Critics say that open source AI models carry potential risks, such as misuse in synthetic biology or in generating spam or disinformation. It’s easy to imagine Llama 2 filling some of these roles, although such uses violate Meta’s terms of service. Currently, if someone performs restricted acts with OpenAI’s ChatGPT API, access can be revoked. But with open source software, once the weights are released, there is no taking them back.
However, proponents of open source AI often argue that open source AI models encourage transparency (in terms of the training data used to make them), foster economic competition (not limiting the technology to giant companies), encourage free speech (no censorship), and democratize access to AI (without paywall restrictions).

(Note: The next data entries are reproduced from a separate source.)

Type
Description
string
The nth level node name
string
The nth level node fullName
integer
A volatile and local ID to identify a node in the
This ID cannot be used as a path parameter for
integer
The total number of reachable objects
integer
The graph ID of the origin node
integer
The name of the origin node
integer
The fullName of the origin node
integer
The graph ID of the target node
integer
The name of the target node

Perhaps getting ahead of potential criticism for its open source release, Meta also published a short “Statement of Support for Meta’s Open Approach to Today’s AI” that reads, “We support an open innovation approach to AI. Responsible and open innovation gives us all a stake in the AI development process, bringing visibility, scrutiny and trust to these technologies. Opening today’s Llama models will let everyone benefit from this technology.”

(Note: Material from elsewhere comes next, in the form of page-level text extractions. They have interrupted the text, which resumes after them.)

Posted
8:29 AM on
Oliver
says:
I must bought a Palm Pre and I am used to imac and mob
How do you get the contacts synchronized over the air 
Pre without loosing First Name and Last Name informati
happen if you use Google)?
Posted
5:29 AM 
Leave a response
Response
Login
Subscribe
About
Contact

As of Tuesday afternoon, the statement has been signed by a list of executives and educators such as Drew Houston (CEO of Dropbox), Matt Bornstein (Partner at Andreessen Horowitz), Julien Chaumond (CTO of Hugging Face), Lex Fridman (research scientist at MIT), and Paul Graham (Founding Partner of Y Combinator).
Although Llama 2 is open source, Meta did not disclose the source of the training data used in creating the Llama 2 models, which Mozilla Senior Fellow of Trustworthy AI Abeba Birhane pointed out on Twitter. Lack of training data transparency is still a sticking point for some LLM critics because the training data that teaches these LLMs what they “know” often comes from an unauthorized scrape of the Internet with little regard for privacy or commercial impact. Meta says it “made an effort to remove data from certain sites known to contain a high volume of personal information about private individuals” in the Llama 2 research paper, but it did not list what those sites are.
Currently, anyone can request access to download Llama 2 by filling out a form on Meta’s website. Ars Technica submitted a request for the download and received a download link about an hour later, suggesting that the list may be manually screened.